Text for analysis:
Over the last decade, the shipping industry has implemented a number of measures aimed at improving its safety level (such as new regulations or new forms of team training). Despite this evolution, shipping accidents, and particularly collisions, remain a major concern. This paper presents a modified version of the Human Factors Analysis and Classification System, which has been adapted to the maritime context and used to analyse human and organisational factors in collisions reported by the Marine Accident and Investigation Branch (UK) and the Transportation Safety Board (Canada).
The analysis shows that most collisions are due to decision errors. At the precondition level, it highlights the importance of the following factors: poor visibility and misuse of instruments (environmental factors), loss of situation awareness or deficit of attention (conditions of operators), deficits in inter-ship communications or Bridge Resource Management (personnel factors). At the leadership level, the analysis reveals the frequent planning of inappropriate operations and non-compliance with the Safety Management System (SMS). The Multiple Accident Analysis provides an important finding concerning three classes of accidents. Inter-ship communications problems and Bridge Resource Management deficiencies are closely linked to collisions occurring in restricted waters and involving pilot-carrying vessels. Another class of collisions is associated with situations of poor visibility, in open sea, and shows deficiencies at every level of the socio-technical system (technical environment, condition of operators, leadership level, and organisational level). The third class is characterised by non-compliance with the SMS.
This study shows the importance of Bridge Resource Management for situations of navigation with a pilot on board in restricted waters. It also points out the necessity to investigate, for situations of navigation in open sea, the masters’ decisions in critical conditions as well as the causes of non-compliance with SMS.

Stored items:
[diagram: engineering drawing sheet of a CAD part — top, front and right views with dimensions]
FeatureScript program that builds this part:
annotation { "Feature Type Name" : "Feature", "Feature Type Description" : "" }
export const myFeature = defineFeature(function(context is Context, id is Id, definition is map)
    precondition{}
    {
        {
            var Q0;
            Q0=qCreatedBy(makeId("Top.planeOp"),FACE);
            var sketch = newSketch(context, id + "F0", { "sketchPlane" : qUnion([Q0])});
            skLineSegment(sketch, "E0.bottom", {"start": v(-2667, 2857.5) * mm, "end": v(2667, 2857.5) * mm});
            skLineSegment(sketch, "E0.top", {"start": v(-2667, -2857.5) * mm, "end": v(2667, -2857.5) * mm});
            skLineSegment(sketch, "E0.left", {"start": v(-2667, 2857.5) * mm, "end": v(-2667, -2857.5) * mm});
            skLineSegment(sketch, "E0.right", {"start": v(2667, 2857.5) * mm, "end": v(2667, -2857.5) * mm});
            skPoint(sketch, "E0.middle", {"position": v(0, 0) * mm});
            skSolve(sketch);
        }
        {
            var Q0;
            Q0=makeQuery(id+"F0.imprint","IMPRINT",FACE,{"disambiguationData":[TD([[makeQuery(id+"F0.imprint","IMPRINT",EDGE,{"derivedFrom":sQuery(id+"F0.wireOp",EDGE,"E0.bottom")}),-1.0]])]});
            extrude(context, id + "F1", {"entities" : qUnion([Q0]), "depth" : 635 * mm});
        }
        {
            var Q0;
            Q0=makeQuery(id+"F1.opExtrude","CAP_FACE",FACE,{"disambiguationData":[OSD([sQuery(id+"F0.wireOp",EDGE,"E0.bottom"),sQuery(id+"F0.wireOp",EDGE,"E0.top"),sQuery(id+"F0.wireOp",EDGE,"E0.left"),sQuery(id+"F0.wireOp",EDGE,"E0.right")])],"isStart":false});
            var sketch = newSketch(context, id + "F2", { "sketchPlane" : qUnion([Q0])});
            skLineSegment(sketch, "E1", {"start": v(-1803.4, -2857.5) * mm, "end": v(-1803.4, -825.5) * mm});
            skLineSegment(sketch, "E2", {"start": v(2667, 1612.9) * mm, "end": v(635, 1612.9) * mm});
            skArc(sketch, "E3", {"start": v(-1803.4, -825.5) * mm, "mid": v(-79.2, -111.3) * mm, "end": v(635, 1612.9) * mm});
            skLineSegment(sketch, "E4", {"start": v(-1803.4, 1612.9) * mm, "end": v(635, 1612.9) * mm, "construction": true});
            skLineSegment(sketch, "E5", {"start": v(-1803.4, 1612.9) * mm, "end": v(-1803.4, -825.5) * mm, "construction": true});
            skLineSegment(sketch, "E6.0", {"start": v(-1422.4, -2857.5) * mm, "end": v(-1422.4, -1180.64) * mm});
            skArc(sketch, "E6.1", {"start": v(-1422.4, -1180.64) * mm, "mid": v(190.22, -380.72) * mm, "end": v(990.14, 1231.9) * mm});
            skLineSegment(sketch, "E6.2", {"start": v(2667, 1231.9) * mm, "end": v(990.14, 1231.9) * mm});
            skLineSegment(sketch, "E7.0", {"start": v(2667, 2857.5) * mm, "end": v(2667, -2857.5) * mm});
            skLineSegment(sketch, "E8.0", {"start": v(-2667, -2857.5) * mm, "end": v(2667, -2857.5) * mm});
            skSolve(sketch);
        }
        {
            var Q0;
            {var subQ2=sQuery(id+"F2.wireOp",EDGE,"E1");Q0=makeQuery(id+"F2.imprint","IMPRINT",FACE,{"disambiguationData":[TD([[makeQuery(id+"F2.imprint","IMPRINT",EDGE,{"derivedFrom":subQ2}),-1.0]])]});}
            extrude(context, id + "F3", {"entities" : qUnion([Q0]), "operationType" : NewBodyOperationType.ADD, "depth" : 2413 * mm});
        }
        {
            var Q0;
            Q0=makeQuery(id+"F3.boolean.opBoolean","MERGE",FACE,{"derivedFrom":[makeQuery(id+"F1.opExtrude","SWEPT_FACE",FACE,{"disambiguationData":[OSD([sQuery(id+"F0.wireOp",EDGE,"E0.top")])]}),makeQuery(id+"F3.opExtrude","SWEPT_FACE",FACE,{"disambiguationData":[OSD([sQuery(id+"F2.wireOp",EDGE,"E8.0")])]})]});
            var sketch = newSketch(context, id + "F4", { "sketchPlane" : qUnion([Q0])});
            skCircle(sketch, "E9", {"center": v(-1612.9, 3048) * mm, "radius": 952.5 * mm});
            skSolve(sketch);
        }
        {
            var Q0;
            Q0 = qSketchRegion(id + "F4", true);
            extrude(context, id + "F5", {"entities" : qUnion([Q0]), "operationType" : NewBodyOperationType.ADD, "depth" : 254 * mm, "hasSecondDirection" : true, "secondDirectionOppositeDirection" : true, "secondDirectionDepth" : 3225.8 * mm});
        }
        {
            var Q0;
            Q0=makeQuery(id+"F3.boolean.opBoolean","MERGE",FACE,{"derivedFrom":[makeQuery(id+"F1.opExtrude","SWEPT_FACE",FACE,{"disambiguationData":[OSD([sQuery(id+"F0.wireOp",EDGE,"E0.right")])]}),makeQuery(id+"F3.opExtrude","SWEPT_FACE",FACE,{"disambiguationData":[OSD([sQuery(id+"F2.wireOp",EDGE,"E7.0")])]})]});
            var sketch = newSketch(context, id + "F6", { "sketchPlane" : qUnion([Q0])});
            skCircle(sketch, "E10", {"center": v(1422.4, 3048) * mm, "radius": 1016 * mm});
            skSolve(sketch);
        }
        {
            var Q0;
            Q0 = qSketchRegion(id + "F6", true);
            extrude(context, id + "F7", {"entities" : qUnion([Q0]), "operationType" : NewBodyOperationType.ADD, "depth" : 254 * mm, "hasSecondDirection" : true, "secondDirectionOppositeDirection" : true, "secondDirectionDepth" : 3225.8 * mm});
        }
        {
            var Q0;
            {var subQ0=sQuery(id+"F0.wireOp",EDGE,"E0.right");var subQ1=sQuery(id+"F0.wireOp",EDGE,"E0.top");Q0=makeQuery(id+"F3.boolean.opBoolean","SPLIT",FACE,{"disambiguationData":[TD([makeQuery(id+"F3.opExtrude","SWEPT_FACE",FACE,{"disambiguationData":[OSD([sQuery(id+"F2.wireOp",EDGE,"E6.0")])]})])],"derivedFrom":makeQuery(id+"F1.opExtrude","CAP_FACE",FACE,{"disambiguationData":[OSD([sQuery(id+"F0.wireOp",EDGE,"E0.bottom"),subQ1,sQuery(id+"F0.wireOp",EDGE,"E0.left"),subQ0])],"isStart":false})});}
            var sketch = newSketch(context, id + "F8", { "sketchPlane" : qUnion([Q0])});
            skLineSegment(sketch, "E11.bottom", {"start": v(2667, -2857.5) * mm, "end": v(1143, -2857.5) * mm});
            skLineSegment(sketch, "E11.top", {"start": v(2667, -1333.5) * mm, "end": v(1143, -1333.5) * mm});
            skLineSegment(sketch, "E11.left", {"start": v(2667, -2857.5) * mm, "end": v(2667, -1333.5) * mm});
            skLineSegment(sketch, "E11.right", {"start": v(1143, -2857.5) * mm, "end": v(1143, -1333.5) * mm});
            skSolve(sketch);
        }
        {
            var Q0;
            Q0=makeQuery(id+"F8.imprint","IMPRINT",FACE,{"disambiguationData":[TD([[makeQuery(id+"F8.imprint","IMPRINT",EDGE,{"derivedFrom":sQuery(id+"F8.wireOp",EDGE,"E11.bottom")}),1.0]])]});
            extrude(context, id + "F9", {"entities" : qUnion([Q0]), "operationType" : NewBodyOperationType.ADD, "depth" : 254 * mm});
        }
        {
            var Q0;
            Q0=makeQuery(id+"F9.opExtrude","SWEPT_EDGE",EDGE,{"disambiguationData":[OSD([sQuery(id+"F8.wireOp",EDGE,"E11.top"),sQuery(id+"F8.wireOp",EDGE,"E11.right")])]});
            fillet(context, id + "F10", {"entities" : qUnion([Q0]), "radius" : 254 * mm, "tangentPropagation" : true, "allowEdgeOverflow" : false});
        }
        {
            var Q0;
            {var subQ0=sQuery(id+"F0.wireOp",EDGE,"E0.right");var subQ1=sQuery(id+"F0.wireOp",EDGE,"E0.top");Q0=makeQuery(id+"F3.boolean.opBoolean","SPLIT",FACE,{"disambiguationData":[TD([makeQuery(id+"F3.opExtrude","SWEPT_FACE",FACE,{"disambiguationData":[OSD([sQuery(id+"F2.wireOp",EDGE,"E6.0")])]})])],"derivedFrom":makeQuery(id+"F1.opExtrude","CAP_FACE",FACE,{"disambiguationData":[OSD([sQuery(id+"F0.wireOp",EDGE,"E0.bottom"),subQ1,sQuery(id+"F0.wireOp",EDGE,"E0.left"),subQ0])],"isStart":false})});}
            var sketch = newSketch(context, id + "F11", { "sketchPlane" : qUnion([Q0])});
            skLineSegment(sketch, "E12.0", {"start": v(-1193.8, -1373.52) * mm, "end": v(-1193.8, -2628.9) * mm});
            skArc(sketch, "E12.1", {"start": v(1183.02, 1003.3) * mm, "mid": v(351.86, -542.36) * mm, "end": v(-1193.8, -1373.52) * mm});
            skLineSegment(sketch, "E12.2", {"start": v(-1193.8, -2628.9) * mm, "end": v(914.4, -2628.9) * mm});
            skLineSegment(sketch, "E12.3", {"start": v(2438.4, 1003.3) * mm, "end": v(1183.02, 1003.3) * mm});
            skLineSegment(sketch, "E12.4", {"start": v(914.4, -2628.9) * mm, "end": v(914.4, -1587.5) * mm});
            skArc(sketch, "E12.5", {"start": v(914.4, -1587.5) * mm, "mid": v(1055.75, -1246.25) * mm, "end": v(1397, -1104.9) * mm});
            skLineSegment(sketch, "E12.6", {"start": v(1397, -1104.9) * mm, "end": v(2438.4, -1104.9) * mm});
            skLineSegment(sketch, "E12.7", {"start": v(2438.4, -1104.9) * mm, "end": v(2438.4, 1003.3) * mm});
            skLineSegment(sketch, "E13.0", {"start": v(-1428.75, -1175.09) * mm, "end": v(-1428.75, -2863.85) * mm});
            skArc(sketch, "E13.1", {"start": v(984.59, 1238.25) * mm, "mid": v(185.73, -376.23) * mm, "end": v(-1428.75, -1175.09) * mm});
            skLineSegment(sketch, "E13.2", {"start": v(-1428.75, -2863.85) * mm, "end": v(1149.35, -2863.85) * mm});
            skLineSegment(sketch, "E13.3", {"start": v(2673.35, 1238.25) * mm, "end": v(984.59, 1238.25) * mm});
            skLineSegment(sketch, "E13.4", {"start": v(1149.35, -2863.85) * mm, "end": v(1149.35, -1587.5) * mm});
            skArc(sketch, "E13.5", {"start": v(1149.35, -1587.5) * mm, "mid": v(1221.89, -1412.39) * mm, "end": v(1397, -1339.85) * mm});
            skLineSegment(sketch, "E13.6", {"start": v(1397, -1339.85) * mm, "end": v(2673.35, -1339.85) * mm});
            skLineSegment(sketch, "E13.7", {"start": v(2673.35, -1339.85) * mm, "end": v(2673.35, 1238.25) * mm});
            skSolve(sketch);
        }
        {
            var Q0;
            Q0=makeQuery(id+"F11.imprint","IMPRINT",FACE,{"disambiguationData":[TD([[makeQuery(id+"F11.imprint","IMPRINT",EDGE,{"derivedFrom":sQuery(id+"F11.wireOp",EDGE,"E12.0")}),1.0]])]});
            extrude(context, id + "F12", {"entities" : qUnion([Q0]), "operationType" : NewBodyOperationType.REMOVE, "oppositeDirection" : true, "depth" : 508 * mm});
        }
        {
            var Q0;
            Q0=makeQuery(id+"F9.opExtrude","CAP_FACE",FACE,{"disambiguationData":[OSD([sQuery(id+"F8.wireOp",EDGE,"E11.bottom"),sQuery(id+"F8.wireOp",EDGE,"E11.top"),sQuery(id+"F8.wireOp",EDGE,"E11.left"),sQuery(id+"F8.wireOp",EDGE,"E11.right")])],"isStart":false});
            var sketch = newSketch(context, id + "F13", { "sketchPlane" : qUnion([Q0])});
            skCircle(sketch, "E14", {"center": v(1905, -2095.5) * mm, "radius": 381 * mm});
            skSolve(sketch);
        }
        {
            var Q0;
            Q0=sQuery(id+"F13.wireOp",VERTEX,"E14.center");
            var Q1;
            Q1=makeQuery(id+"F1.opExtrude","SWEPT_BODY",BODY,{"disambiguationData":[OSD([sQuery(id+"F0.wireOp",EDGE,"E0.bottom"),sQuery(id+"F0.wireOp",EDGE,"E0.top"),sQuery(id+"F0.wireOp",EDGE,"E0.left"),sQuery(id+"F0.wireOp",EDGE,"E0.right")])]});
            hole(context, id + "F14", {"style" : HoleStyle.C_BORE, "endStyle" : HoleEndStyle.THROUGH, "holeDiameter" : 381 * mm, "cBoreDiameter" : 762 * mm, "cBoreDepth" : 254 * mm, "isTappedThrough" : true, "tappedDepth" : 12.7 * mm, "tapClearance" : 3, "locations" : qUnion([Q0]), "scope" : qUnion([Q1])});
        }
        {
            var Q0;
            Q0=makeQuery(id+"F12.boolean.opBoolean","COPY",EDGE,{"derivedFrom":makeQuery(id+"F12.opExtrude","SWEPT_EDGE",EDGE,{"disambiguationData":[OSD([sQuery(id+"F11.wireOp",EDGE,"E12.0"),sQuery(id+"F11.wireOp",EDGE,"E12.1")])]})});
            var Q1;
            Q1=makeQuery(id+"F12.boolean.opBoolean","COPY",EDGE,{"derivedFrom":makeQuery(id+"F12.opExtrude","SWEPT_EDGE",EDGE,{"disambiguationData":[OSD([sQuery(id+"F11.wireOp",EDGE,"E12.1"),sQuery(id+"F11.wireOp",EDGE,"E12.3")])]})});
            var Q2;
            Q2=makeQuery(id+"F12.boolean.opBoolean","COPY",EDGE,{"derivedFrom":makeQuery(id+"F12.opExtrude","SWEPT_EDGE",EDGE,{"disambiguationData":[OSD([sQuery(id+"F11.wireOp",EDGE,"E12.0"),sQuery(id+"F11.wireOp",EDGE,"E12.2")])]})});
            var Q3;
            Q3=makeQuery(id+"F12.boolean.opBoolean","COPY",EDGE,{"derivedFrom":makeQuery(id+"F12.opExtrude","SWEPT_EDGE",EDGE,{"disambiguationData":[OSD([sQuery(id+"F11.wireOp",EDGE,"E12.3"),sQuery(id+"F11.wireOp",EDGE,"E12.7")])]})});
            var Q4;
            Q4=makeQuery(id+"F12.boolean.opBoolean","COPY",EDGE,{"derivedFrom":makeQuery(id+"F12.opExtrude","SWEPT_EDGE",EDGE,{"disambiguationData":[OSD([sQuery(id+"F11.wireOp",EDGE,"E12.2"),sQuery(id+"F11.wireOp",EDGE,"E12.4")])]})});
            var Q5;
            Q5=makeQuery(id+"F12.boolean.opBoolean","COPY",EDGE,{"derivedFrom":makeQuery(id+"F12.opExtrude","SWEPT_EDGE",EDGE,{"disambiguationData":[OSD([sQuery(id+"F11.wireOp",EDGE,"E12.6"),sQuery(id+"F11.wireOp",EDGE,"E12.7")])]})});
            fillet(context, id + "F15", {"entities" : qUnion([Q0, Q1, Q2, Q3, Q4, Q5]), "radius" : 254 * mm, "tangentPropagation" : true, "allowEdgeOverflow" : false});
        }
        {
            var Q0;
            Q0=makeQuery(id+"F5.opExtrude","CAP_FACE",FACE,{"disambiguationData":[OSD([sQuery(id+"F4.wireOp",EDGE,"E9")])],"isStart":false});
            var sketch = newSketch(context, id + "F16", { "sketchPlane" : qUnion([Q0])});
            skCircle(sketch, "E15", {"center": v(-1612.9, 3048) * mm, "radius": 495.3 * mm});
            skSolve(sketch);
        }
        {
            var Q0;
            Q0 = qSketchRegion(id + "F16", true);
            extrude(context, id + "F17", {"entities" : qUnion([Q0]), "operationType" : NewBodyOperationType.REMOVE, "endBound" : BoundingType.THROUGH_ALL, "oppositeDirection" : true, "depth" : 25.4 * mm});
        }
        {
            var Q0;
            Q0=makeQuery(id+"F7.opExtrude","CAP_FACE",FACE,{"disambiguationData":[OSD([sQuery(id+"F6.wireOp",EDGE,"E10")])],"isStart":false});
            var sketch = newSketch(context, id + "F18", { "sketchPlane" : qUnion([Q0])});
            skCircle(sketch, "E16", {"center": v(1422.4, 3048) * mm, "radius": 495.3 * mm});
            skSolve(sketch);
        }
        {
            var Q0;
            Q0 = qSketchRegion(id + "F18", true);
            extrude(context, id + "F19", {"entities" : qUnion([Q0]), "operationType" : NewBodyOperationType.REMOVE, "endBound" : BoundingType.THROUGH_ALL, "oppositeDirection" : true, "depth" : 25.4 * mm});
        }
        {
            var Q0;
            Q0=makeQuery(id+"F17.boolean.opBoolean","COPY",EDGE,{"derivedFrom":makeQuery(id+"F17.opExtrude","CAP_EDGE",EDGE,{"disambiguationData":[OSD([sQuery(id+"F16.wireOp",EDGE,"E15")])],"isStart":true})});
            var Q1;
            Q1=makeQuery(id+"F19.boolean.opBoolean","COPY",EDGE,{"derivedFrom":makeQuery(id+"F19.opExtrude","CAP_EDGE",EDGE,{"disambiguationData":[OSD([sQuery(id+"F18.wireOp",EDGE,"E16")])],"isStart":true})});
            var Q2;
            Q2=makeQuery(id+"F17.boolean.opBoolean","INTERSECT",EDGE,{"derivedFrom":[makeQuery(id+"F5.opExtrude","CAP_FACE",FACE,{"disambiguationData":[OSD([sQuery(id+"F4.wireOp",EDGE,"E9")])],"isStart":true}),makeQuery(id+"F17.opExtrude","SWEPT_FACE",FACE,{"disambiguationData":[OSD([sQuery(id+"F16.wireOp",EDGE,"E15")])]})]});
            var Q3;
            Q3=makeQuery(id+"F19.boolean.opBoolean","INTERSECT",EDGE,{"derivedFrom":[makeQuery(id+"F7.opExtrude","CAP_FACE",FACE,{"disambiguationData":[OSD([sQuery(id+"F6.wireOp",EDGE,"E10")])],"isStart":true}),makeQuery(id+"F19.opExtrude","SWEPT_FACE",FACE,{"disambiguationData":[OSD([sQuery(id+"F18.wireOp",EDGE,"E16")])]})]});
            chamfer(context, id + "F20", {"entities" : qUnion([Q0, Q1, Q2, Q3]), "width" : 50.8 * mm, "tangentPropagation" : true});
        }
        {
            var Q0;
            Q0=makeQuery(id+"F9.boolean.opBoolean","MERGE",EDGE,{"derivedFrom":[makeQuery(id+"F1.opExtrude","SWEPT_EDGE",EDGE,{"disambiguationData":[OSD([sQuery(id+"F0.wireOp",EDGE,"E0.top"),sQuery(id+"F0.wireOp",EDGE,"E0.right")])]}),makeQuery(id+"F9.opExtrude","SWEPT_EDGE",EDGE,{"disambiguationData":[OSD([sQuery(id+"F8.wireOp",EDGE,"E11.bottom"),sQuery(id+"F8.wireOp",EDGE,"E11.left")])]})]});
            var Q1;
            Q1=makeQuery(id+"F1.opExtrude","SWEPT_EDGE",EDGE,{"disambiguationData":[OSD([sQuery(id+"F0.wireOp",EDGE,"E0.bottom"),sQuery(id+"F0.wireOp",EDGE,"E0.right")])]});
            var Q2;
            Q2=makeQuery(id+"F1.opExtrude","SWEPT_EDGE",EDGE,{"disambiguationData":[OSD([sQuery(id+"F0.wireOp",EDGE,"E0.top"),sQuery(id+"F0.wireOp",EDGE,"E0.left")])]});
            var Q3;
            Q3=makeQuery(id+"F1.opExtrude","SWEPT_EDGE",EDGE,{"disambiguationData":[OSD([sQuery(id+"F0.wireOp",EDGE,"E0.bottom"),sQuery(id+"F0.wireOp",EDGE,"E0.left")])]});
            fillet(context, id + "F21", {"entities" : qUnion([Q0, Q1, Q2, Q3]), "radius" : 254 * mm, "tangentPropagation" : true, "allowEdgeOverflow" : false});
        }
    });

Problem A: In the collision abstract, rewrite everything from "This study shows" down to "non-compliance with SMS.", swapping "open sea" for "coastal waters".
Problem B:
Answer these questions using the collision abstract:
(i) Which two bodies reported the collisions that were analyzed?
(ii) What kind of error caused most collisions?
(iii) What characterizes the third class of accidents?

Exercise solution A:
This study shows the importance of Bridge Resource Management for situations of navigation with a pilot on board in restricted waters. It also points out the necessity to investigate, for situations of navigation in coastal waters, the masters’ decisions in critical conditions as well as the causes of non-compliance with SMS.

Exercise solution B:
(i) The Marine Accident and Investigation Branch (UK) and the Transportation Safety Board (Canada).
(ii) Decision errors.
(iii) Non-compliance with the Safety Management System (SMS).